- [REQUIREMENT] Please answer from the gene doping sequencing passage: what device is used to sequence the samples after library preparation?

- [PROVIDED PASSAGE]
....

Further, we implemented multiplexing with barcodes to improve method efficiency, reduce cost, and expand the throughput. We created a barcoding webtool to generate unique barcodes, which are integrated into the adapter sequences that are ligated to the target sequence. This allows us to sequence samples from multiple different athletes in the same run and trace the output sequence back to corresponding barcode (Ref).
4. Targeted sequencing
After library preparation, we sequence the samples using a MinION, portable real-time sequencing device, from ONT. Only targeted sequences with adapters are translocated through the pores of ONT’s via the nanopore motor protein (ref).The remaining untagged DNA will not be sequenced. By making a simple enzyme substitution, we transformed ONT’s established next generation sequencing platform into a targeted next generation sequencing platform.
We processed the data obtained from ONT MinION sequencing runs with our tailor-made data analysis software tool. The software consists of an algorithm that aligns all the files generated by our sequencing run sequences with our pre-existing database, containing expected gene doping sequences. Based on the alignment score, the sequences are classified into gene doping DNA or non-gene doping DNA, eliminating any false positives that might have been sequenced. The software strengthens the robustness and reliability of our method, allowing us to determine whether gene doping DNA was present in the athlete’s blood sample. To go a step further, our algorithm has the capacity of expanding the database as it detects new gene doping sequences, thereby simultaneously evolving with gene doping.

....

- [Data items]
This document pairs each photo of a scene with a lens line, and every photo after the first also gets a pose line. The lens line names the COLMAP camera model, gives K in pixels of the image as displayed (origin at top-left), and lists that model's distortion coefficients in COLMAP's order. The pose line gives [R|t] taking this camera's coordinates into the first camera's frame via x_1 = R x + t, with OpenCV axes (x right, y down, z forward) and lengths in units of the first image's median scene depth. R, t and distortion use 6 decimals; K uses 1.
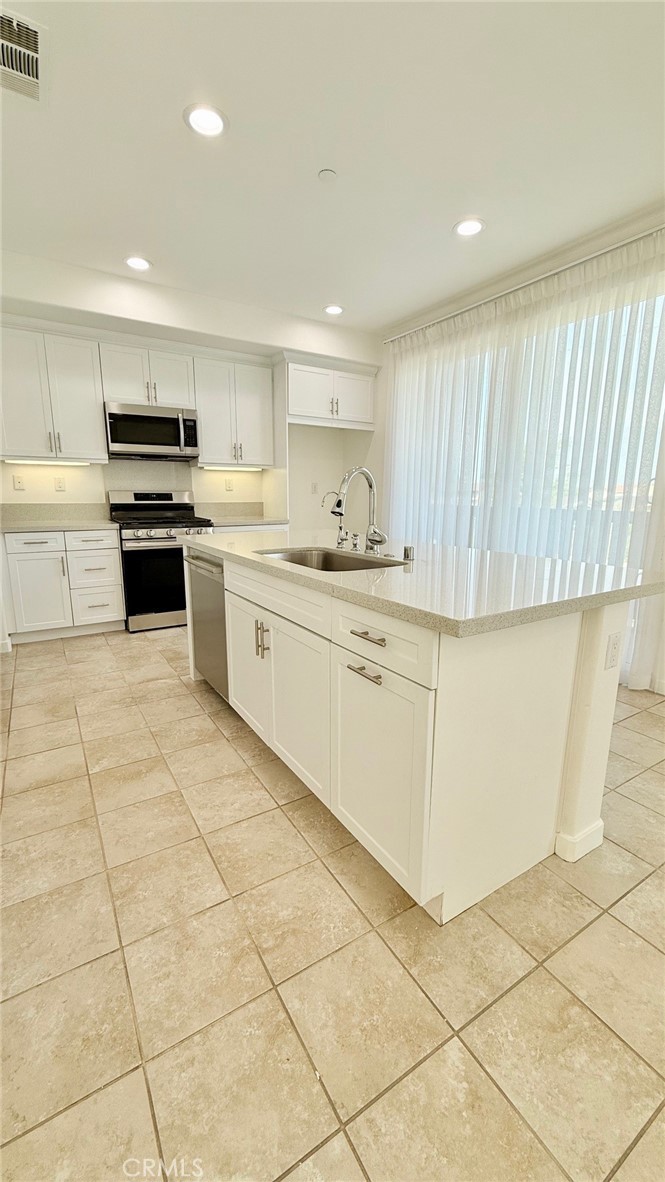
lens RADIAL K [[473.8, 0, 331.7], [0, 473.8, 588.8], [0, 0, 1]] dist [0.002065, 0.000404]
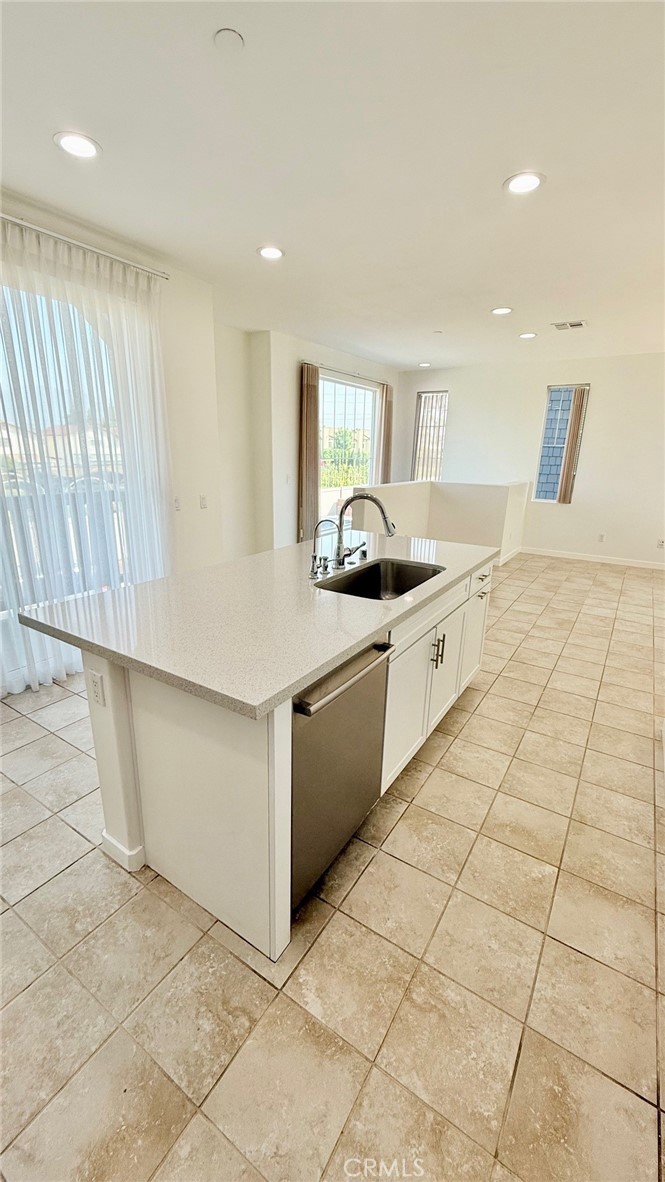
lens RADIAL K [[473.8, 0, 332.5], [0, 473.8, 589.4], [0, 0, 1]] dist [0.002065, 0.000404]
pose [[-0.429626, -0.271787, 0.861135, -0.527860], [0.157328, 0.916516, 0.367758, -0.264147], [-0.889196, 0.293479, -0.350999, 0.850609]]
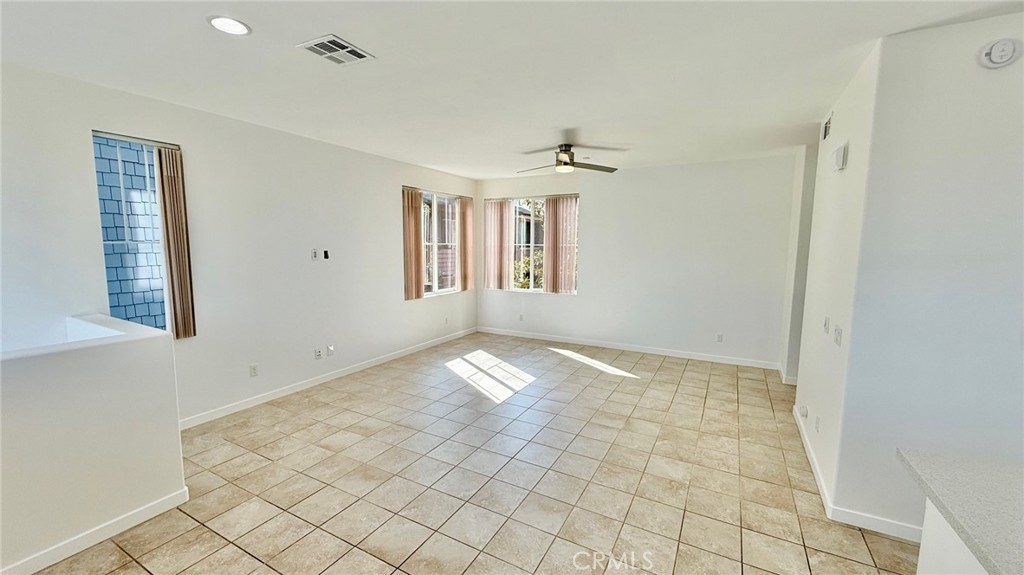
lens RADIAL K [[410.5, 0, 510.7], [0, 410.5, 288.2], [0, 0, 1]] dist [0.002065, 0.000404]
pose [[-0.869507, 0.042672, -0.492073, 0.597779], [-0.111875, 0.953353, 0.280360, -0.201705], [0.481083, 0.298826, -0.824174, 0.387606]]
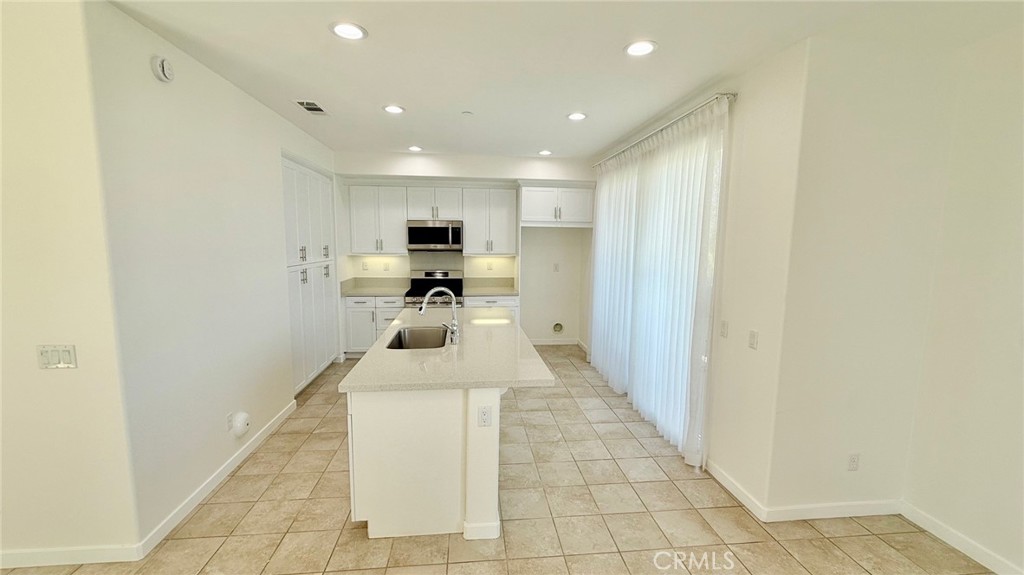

....

- [EXERCISE ANSWER] A MinION, a portable real-time sequencing device from ONT.